### What you need to do
Gather every line of the records that contains the word "class".

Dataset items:
[start]

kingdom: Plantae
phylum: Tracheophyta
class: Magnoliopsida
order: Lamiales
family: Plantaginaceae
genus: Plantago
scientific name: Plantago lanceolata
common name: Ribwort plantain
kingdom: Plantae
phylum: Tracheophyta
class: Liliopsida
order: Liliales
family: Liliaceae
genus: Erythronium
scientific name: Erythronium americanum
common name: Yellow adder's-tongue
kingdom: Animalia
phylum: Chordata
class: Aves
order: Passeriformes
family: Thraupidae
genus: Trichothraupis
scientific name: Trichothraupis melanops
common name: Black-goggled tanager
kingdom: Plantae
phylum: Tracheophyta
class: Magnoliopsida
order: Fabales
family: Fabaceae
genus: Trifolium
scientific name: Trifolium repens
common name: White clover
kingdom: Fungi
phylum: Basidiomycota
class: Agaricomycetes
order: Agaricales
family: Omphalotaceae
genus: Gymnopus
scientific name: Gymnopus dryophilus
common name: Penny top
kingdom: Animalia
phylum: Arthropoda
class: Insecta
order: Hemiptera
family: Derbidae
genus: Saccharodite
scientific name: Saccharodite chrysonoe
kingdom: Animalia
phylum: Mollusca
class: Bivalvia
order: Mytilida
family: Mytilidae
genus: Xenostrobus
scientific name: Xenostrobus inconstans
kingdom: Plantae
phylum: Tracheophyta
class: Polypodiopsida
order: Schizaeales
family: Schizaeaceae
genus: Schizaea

[end]

### Answer below
class: Magnoliopsida
class: Liliopsida
class: Aves
class: Magnoliopsida
class: Agaricomycetes
class: Insecta
class: Bivalvia
class: Polypodiopsida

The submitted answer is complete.